As the popular praise song goes, our God is an awesome God. All things are possible for God, even defeating the power of death. The empty tomb proclaims to the world that God is all-powerful, that against all odds Jesus lives, that love wins.

So, in the midst of our fear, our awe, our incomprehension, we can celebrate Easter. Because God did this incredible thing for us. And if we believe that Jesus died for love of us and rose from the dead to give us eternal life, we can let go of our fear of death, because as St. Paul tells us, “We know that Christ, being raised from the dead, will never die again; death no longer has dominion over him. The death he died, he died to sin, once for all; but the life he lives, he lives to God. So you also must consider yourselves dead to sin and alive to God in Christ Jesus.” (Romans 6:9-11)

And elsewhere Paul writes, “We will not all die, but we will all be changed, in a moment, in the twinkling of an eye… Death has been swallowed up in victory.

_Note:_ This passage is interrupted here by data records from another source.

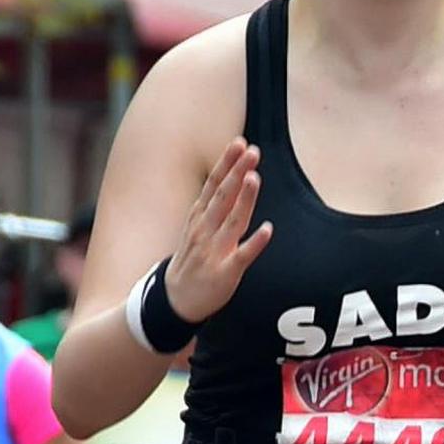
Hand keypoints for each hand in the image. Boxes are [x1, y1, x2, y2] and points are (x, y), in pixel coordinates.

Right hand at [166, 139, 273, 325]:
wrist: (176, 301)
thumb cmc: (193, 260)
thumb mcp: (197, 227)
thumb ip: (213, 205)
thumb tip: (230, 178)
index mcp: (200, 217)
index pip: (214, 184)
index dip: (227, 163)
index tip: (239, 143)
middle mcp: (205, 230)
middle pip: (223, 196)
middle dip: (237, 172)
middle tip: (251, 151)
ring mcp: (214, 250)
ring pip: (232, 221)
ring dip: (244, 199)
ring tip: (254, 178)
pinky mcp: (226, 272)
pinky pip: (242, 256)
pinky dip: (255, 243)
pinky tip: (267, 230)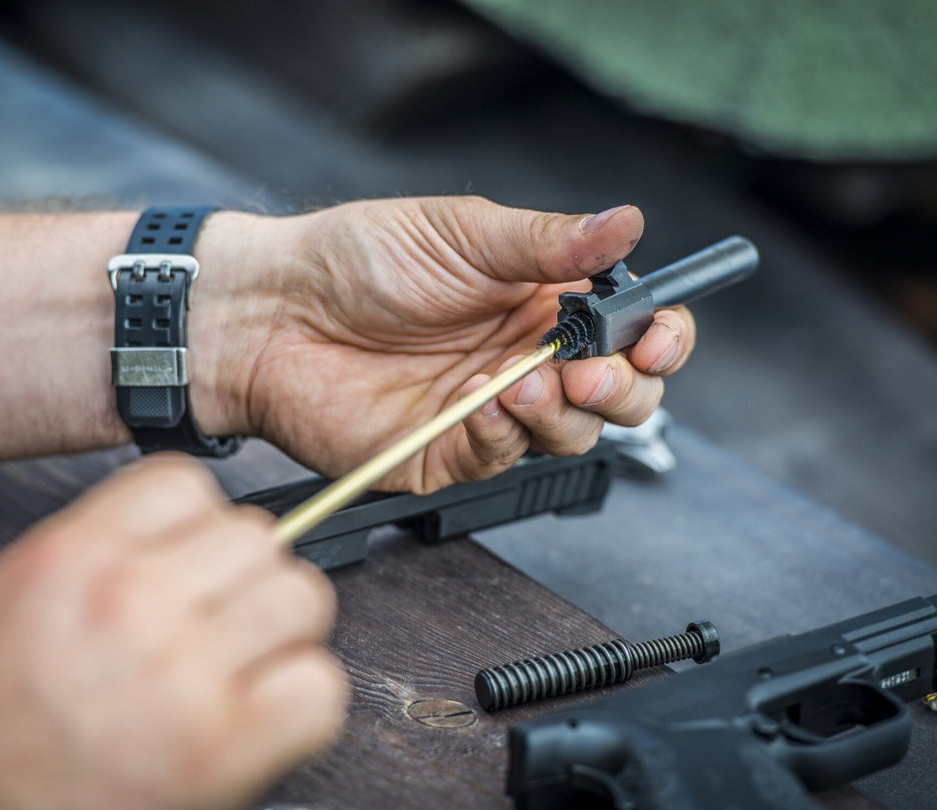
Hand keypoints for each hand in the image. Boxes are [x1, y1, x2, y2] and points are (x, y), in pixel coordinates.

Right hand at [0, 456, 345, 809]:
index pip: (187, 484)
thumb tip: (179, 536)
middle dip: (246, 576)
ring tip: (244, 667)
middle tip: (220, 618)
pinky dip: (304, 705)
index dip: (199, 521)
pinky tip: (261, 719)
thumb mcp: (5, 597)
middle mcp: (132, 603)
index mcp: (71, 558)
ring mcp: (183, 676)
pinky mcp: (220, 751)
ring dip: (283, 632)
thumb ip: (97, 550)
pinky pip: (319, 690)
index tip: (195, 554)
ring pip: (301, 599)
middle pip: (258, 538)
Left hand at [190, 197, 694, 491]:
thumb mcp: (462, 232)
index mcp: (540, 301)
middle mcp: (525, 360)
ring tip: (523, 379)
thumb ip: (548, 242)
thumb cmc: (357, 260)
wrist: (276, 311)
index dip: (660, 339)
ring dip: (563, 413)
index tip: (658, 338)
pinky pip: (501, 459)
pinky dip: (503, 435)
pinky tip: (482, 401)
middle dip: (624, 388)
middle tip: (592, 369)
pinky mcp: (447, 453)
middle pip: (618, 396)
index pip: (631, 330)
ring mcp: (489, 411)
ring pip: (571, 436)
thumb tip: (626, 225)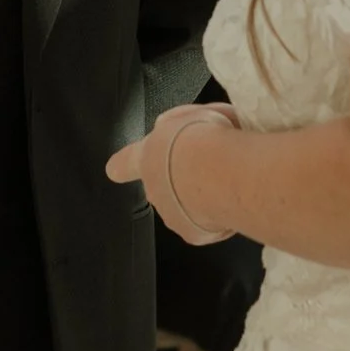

Where O death is your victory? Where O death is your sting?” (1 Corinthians 15:51-52, 54-55).

And if death’s sting has been drawn, we are free. Free to live transformed lives. Free to live in hope; and hope is what we most desperately need today.

The other New Testament readings that we have heard this morning testify to events that happened after the resurrection: that Jesus appeared to the disciples, wounded but alive, a physical body; that he ate and drank with them, and that he commissioned them to share the good news with all the world. The Scripture takes us from keeping silence in fear to speaking out and proclaiming the resurrection. (You know, Bishop, we really should be reading them in reverse order).

Peter embodies this transformation, from the man who cowered in the courtyard and denied knowing Jesus, to the powerful and courageous preacher whose words we hear in Acts:  “They put him to death by hanging him on a tree; but God raised him on the third day and allowed him to appear, not to all the people but to us who were chosen by God as witnesses, and who ate and drank with him after he rose from the dead. He commanded us to preach to the people and to testify that he is the one ordained by God as judge of the living and the dead. All the prophets testify about him that everyone who believes in him receives forgiveness of sins through his name.” (Acts 10:39-43)

Today we celebrate Easter, but that doesn’t negate the experience of Holy Week that we have already come through. It does, however, point us to the possibility that whatever Holy Week times we might encounter, there is always the hope of Easter on the other side.

When have you walked the way of the cross, the journey from Holy Week to Easter? A serious illness, treatment, and recovery. A disastrous fire, loss, uncertainty about the future, a new beginning. A death that changes all of life, and the gradual emergence of new possibilities and opportunities. Life is full of Holy Weeks, small and great, but the good news of the resurrection is always there to remind us that Good Friday is followed by Easter, that death doesn’t have the last word, that our God is the God of the living, not of the dead, that Jesus is alive, that the world has changed forever. Alleluia, Christ is risen. The Lord is risen indeed, Alleluia!